Because of my son’s curiosity, I also learned that the reason leaves fall from the trees is because the tree is trying to prepare itself for winter and, eventually, for the coming spring. Wherever a leaf falls from a tree, a new leaf will grow in its place. So, the mother tree must push its own leaves, those little extensions of itself, from the branches so that life can continue.
If the earth is always doing what is necessary to keep the seasons, to keep going as is her custom, to keep creating and breathing life and dying and creating again, maybe we can do the same.
Maybe we can decide to let go of the things from the past season, to let our grief or our fears fall from our tired limbs and prepare us for a future birth.
In Potawatomi culture, winter is our time to tell stories, the time for our elders to gather us close and help us remember who we are and what we are born from. It is a time to gather, rest and remember. But we are not there yet.
Right now, we are watching the earth and the creatures around us get to work. Squirrels are gathering the nuts that they will eat all winter. Birds are preparing for their long migrations. And the maple leaves are beginning their slow farewell to all that know and love them.

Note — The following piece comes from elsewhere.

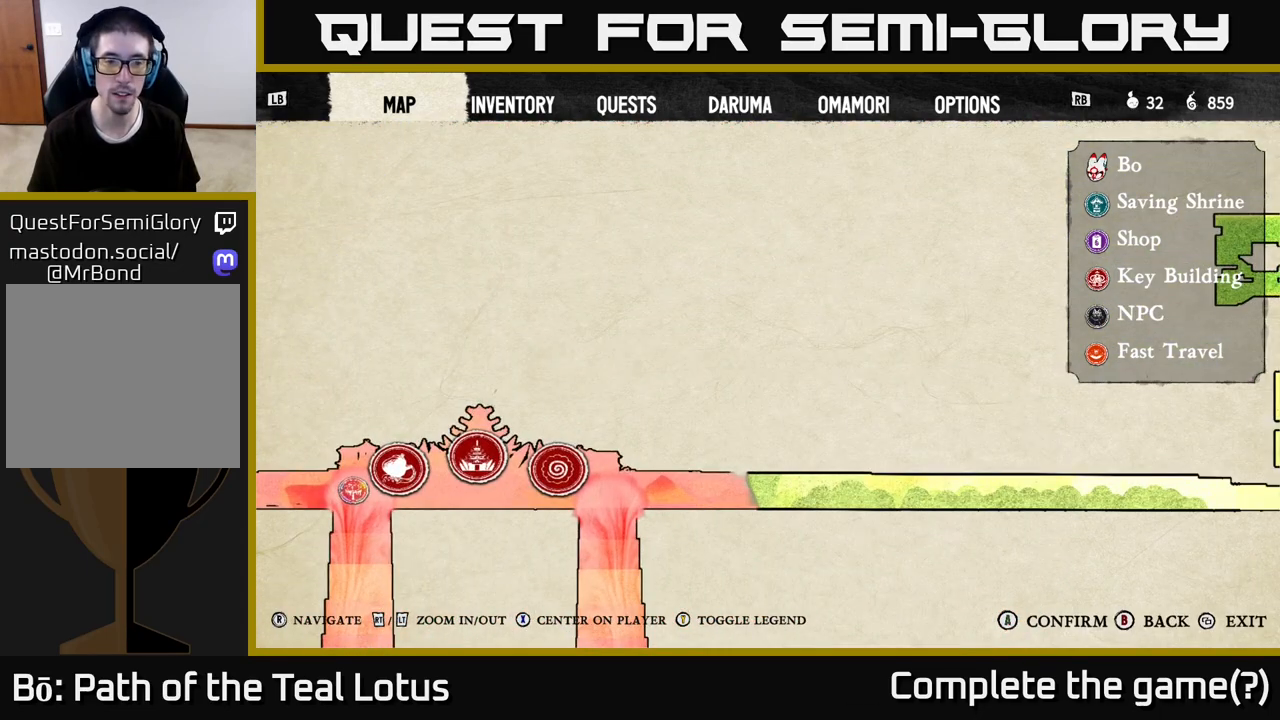
{"buttons": [], "left_stick": "center", "right_stick": "center", "events": [[217, "right_stick", "left"], [450, "right_stick", "center"]]}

Later, we will gather and tell stories. But right now, we are getting to work, tending to our fires, preparing our own spirits. We are remembering who we are and what we are called to. We are gathering with our communities, our family and friends, to ask big questions and have difficult conversations about faith and spirituality and what it means to tell the truth.
In America, we are transforming, whether we recognize it or not. We are preparing for a new season, and we are storing up our own souls for what comes next. What will we look like a few days from now, a few weeks from now, a few months from now when autumn is turning to winter?
This morning, I found my son writing in his nature journal, detailed explanations of what he’d experienced when he was outside last.
“I notice that small sticks break easier than thick ones,” he wrote.
This tiny detail noticed by a 7-year-old transforms the world as he knows it. Every time he leans into his curiosities with respect and humility, he is growing into the fullness of what it means to be a human on this earth.
And I wonder what we might learn from this as adults, what our curiosity might lead us to. Just as we are watching the trees let go, we are learning that shedding even the expectations of who we think we need to be will bring freedom. We are present, we are here, we are in awe and wonder, and that will transform everything around us and inside of us .
This is the magic of autumn. Letting go and beginning anew.